Task prompt → Keep the images out while you retype all of the data exactly.

Data extract →
================================
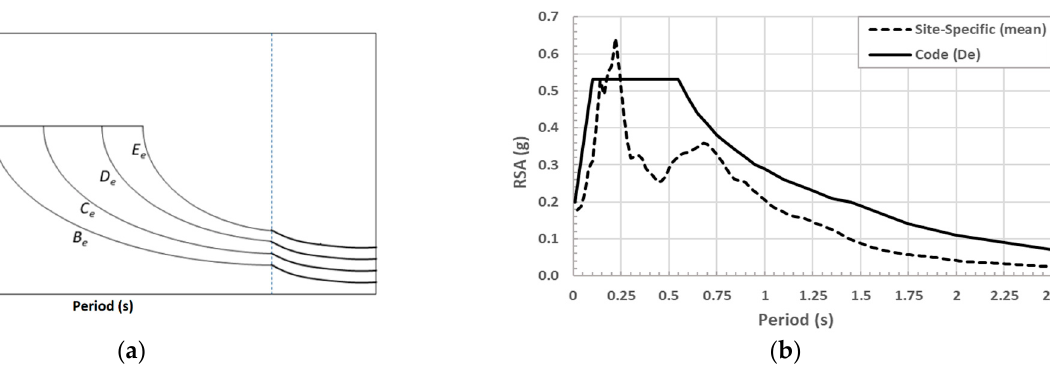
Figure 1. Comparison of the site-specific mean response spectrum and the code response spectrum. ( a ) Elastic code response spectrum for different ground types. ( b ) Site-specific (mean) and the code acceleration response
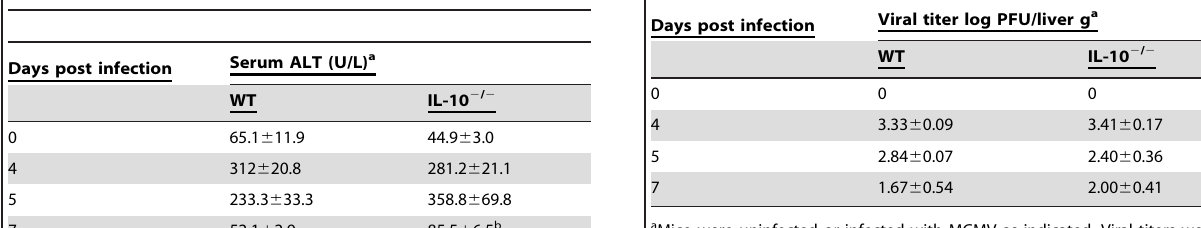
Table 2. Serum alanine aminotransferase (ALT) levels of uninfected and MCMV infected C57BL/6 (WT) and IL-10 2 / 2 mice.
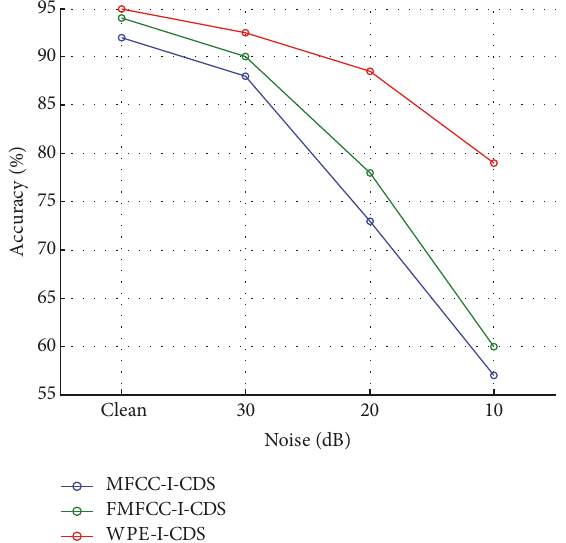
Figure 5: The accuracy of the 3 models in noisy environment. accuracy of the three models decreases by about 4%. This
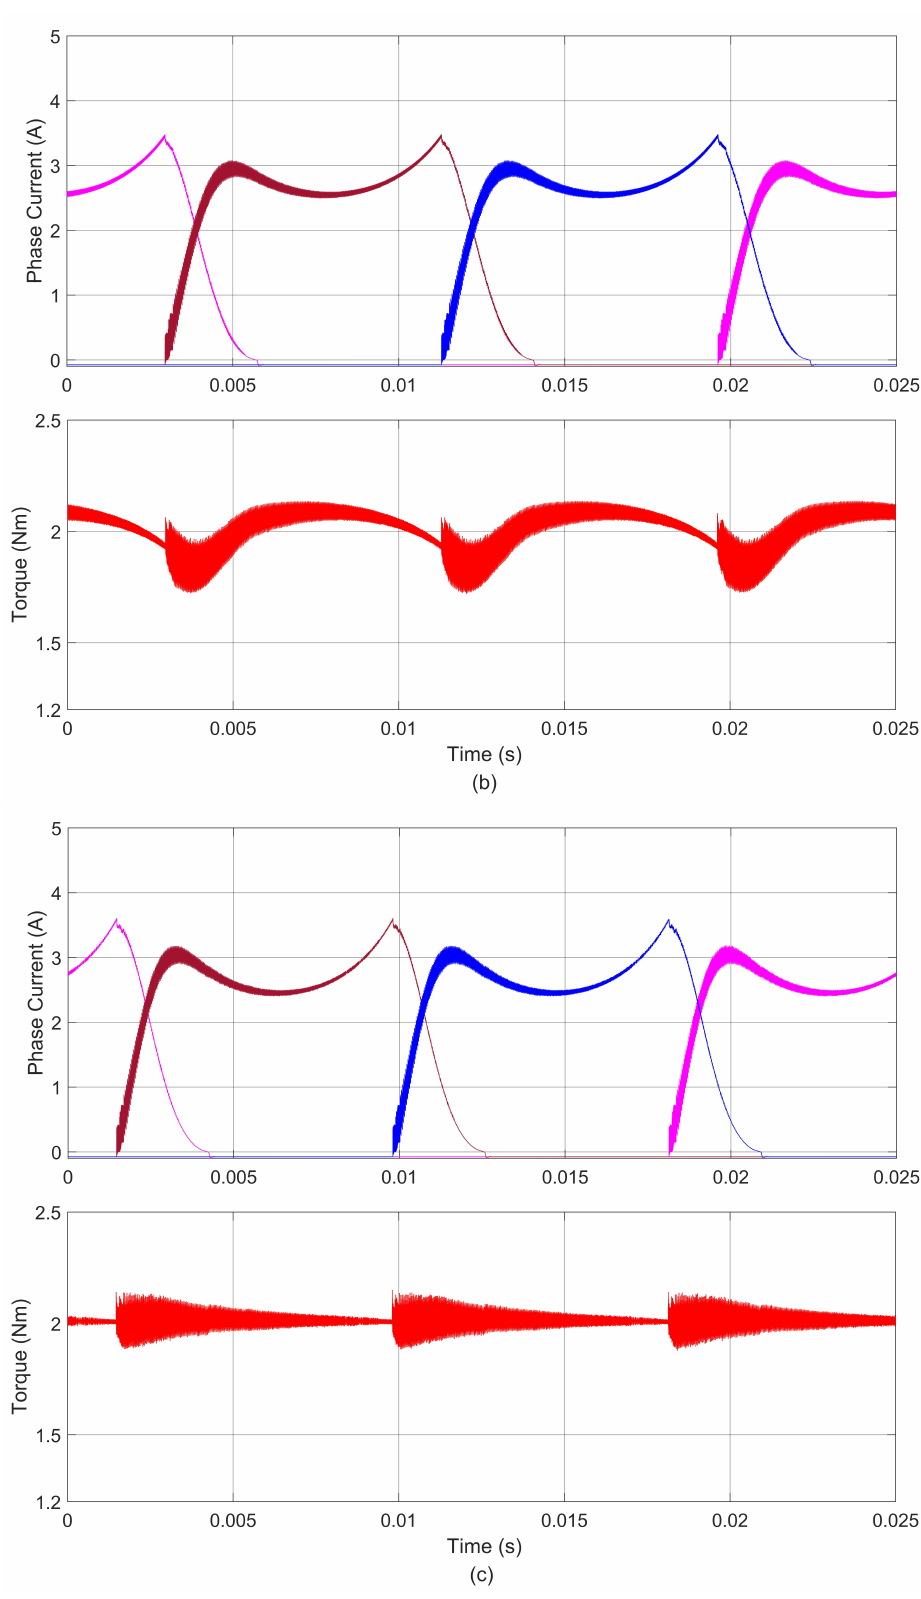
Figure 10. Phase current and electromagnetic torque at 2 Nm, 300 rpm with ( a ) fuzzy compensator, ( b ) PD compensator, and ( c )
================================
Solved problem →
Figure 1. Comparison of the site-specific mean response spectrum and the code response spectrum. ( a ) Elastic code response spectrum for different ground types. ( b ) Site-specific (mean) and the code acceleration response
Table 2. Serum alanine aminotransferase (ALT) levels of uninfected and MCMV infected C57BL/6 (WT) and IL-10 2 / 2 mice.
Figure 5: The accuracy of the 3 models in noisy environment. accuracy of the three models decreases by about 4%. This
Figure 10. Phase current and electromagnetic torque at 2 Nm, 300 rpm with ( a ) fuzzy compensator, ( b ) PD compensator, and ( c )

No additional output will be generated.